With Martinson herself playing Thandi, Awoye Timpo's production of her play exposes a loss of faith, not just in Mandisi's sullied devotion to something higher, but more devastatingly in Thandi's wilful self-destruction that is her last gasp for autonomy in her poverty-stricken existence. With the naturalism of each scene broken up by ebullient bursts of South African song, gumboot dancing and out-front monologues, Martinson, Yusef Miller as Mandisi and Jonathan David Martin as the inspector reveal a moving but no less troubling portrait of a post apartheid South Africa where for some life is still very much on the edge
In Can I Start Again Please, two women sit formally side by side wearing frocks ornate enough to suggest they're about to give some polite parlour room recitation.

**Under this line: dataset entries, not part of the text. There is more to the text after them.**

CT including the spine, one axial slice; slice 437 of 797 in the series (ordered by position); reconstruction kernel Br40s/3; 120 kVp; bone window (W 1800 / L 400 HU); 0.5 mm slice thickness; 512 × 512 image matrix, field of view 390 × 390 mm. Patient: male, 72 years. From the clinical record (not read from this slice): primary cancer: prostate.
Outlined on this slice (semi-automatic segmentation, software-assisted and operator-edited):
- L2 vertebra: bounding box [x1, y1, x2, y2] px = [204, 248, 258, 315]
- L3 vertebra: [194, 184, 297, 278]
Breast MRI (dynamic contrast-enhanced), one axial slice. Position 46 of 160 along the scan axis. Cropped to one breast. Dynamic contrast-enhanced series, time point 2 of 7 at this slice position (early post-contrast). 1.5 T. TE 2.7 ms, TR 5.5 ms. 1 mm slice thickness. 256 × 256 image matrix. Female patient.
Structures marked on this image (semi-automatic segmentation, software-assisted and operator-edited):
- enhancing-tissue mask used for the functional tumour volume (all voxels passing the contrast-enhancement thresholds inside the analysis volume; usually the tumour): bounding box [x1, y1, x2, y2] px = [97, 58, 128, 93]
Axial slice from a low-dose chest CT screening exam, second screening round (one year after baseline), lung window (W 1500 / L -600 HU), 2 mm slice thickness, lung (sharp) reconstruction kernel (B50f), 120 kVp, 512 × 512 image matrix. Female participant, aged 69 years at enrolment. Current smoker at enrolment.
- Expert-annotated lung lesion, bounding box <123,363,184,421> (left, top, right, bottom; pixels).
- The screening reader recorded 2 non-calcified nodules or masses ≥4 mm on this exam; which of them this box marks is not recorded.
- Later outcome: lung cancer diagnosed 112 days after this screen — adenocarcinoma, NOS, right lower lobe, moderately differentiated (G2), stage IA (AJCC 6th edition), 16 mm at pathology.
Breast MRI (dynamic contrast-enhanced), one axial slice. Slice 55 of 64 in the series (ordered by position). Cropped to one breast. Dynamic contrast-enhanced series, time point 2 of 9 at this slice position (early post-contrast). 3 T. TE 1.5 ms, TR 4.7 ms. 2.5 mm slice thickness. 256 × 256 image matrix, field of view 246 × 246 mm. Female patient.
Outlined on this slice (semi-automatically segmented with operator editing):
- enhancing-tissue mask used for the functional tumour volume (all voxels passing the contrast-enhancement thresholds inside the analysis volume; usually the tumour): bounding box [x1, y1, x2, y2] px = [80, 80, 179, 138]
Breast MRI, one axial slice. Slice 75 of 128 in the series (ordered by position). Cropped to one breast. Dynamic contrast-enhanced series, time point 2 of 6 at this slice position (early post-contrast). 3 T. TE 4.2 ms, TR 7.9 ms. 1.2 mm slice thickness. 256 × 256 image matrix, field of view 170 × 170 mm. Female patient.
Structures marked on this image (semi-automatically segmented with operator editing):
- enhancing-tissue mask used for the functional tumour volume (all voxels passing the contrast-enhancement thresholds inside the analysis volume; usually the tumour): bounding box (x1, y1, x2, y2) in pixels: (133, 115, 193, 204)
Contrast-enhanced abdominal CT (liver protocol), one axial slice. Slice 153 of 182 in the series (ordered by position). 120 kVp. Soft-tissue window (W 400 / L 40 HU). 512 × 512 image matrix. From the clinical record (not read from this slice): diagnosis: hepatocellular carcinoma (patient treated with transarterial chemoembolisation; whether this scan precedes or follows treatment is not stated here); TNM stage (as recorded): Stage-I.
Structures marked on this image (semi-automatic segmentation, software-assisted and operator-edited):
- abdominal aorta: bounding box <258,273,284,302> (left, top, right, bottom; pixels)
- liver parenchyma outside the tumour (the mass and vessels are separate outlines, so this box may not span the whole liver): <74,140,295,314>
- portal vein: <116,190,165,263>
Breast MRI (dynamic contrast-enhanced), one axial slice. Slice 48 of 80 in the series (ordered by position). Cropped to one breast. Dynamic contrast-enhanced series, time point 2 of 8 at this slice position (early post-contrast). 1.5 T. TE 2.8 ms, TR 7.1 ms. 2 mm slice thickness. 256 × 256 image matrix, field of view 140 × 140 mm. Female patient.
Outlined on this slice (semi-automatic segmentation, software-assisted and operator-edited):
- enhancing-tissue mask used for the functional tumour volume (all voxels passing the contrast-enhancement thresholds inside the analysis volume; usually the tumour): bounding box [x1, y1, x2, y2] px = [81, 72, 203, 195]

With pages of text spread out on their laps like a musical score, on one level that's exactly what Sue MacLaine's fifty-five minute meditation on how words fail us becomes. As MacLaine and co-performer Nadia Nadarajah relate untranslatable quotes from Wittgenstein both in everyday English and in sign language with coded references to childhood sexual abuse peppered throughout, something darker and more philosophical emerges.
Part performance lecture, part unspoken interrogation of the audience and part purging, MacLaine's piece plays with form as much as content in a production overseen by Jonathan Burrows, described as an outside eye rather than a director. Provocations on what it means to be silent are punctuated by choreographed hand gestures or else Maclaine and Nadrajah ringing hand-bells that only one of them will hear. Wry intellectual gags are delivered in precise, deadpan tones. Even the lack of a question mark in the title seems to be a line of inquiry that goes beyond words to get to a stark and mesmeric dissection of actions that speak a whole lot louder.
When a girl with a magic heart meets a boy with stars in his eyes in Fable, the fact that they were brought together in a West of Scotland village by a dating app rather than fate suggests that opposites attracting in such a way might not quite work out. J is a would-be astronaut grounded by physical limits not of her making. Blair is a small-town boy who'll never get out of town if he's not careful, even though he's too careful by far. As it is, through a series of everyday epiphanies, each opens the other up to infinite possibilities, and they both learn how to soar.
The fact that The Flanagan Collective's lo-fi austerity age rom-com manages to go stratospheric using little more than looped guitar patterns played live by Jim Harbourne, who plays Blair, an old-school what-we-did-on-our-hols slideshow and a series of spoken-word style monologues from Veronica Hare as J makes Joe Hufton's production even more charming. There's something quietly anarchic about the show's call to arms to rise above hi-tech led consumer culture and to be everything you want to be. With Harbourne and Hare sparking off each other with a mix of dynamism and vulnerability, whatever the risks it seems to say, the possibilities are endless.